Как-то, проходя по Тополевой аллее, я услышала цокот копыт, горластое пение, гиканье и свист. Это шла «дикая дивизия». Впереди плыло черное знамя. Пьяные, красномордые шкуровцы ехали на лошадях и держали пики, на которые были насажены волчьи головы, черепа, пучки каких-то волос. Я остановилась, глядя на эту орду, и вдруг похолодела от ужаса. На одной из пик качалась голова красноармейца Вани Катыгина с широко открытыми, остекленевшими глазами. Она скрылась за поворотом аллеи, но я, не в силах сойти с места, продолжала смотреть вслед.

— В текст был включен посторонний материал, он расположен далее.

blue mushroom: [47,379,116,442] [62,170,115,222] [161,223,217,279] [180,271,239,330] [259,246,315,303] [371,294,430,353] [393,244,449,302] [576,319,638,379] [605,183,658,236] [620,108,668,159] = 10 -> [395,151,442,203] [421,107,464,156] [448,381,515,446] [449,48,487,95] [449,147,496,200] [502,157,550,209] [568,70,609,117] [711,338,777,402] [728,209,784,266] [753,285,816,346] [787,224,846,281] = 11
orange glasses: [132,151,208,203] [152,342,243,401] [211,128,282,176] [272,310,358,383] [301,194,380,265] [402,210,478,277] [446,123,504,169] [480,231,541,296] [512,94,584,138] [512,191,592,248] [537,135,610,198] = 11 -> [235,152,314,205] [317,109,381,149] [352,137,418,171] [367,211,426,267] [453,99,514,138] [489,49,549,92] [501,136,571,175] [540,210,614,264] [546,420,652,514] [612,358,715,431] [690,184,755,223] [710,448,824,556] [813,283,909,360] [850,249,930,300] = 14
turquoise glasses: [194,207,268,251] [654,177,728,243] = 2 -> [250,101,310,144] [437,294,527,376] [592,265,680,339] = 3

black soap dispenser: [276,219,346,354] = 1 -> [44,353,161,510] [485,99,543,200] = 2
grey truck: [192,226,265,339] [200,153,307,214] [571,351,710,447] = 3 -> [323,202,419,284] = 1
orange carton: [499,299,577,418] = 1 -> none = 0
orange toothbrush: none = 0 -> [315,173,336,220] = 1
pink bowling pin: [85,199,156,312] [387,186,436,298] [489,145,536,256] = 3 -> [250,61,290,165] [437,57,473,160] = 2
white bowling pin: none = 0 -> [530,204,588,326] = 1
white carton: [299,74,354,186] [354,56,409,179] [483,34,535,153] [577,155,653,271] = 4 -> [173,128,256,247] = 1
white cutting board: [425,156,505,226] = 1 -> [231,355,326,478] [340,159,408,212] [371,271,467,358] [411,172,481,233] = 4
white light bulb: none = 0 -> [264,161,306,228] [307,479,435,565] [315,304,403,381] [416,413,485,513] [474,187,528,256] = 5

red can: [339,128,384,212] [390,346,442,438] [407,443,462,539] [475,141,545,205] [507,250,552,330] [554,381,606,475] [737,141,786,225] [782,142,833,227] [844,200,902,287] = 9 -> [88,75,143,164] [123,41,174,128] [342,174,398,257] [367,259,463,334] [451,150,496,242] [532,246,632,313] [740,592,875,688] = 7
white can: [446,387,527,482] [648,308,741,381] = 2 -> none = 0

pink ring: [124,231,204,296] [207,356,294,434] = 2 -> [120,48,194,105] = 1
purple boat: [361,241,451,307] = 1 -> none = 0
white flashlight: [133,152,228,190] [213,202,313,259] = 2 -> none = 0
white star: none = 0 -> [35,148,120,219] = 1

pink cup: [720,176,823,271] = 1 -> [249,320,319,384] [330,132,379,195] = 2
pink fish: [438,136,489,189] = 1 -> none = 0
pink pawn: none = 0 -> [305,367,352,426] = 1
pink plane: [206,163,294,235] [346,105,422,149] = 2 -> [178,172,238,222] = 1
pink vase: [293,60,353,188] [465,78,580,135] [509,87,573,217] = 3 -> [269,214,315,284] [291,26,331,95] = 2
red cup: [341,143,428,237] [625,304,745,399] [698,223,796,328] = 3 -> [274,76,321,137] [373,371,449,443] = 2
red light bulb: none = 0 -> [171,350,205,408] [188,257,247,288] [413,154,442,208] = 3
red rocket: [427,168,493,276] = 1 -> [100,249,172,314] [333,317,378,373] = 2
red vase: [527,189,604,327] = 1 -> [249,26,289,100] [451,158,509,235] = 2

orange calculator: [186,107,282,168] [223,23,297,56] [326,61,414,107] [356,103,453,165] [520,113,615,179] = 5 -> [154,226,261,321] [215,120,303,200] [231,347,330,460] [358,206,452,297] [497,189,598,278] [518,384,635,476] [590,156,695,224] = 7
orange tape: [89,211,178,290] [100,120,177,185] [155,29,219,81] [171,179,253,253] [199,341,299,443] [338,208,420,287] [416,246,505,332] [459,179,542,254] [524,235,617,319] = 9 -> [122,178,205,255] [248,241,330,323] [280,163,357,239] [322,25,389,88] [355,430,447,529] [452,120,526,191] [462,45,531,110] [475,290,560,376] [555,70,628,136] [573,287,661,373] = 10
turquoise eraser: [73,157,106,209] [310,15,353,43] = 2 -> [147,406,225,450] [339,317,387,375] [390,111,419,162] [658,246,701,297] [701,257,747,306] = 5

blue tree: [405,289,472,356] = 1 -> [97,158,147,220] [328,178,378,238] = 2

Вспомнилась контрразведка, стоны и кровь Катыгиной… Нет, не спас Ваню героизм его матери.

После я узнала, как погиб Катыгин. Посланный из Кисловодска отряд окружил ущелье, где спрятались Ваня и его товарищ. Отличный стрелок, Катыгин долго не подпускал к себе шкуровцев. Наконец все патроны были расстреляны, и двое храбрецов попали в руки белых палачей. Тело Катыгина было изрезано в куски, на трупе его товарища оказалось восемнадцать ран.

Вечером, возвращаясь с работы, усталая и подавленная, я проходила по центральным улицам Кисловодска. Как быстро возрождается старая, проклятая жизнь! В ресторанах гремит музыка. За столиками сидят накрашенные женщины, офицеры и купчики. Улицы кишат проститутками. Буржуазия заискивает, лебезит перед военными. В честь золотопогонных «героев» устраиваются пышные банкеты и вечера. «Герои» обжираются, пьют до бесчувствия, дебоширят. Стреляют из револьверов в зеркала, в лакеев, в своих покровителей-буржуев, а подчас и друг в друга.

С ненавистью прислушивалась я к шуму и голосам, долетающим из ресторанов. Кровопийцы. Днем кровь рекой льют, а ночью в вине тонут.

Январь двадцатого года. По улицам Кисловодска тянутся длинные обозы с провиантом, оружием, снаряжением, обмундированием. Тут же разное добро, награбленное господами офицерами. Это белые бегут из Кисловодска. В город вступают наши, с восторгом встречаемые измученной беднотой. Миновала кошмарная пора хозяйничанья Шкуро.

Через три недели после прихода большевиков я вступила в ряды коммунистической партии.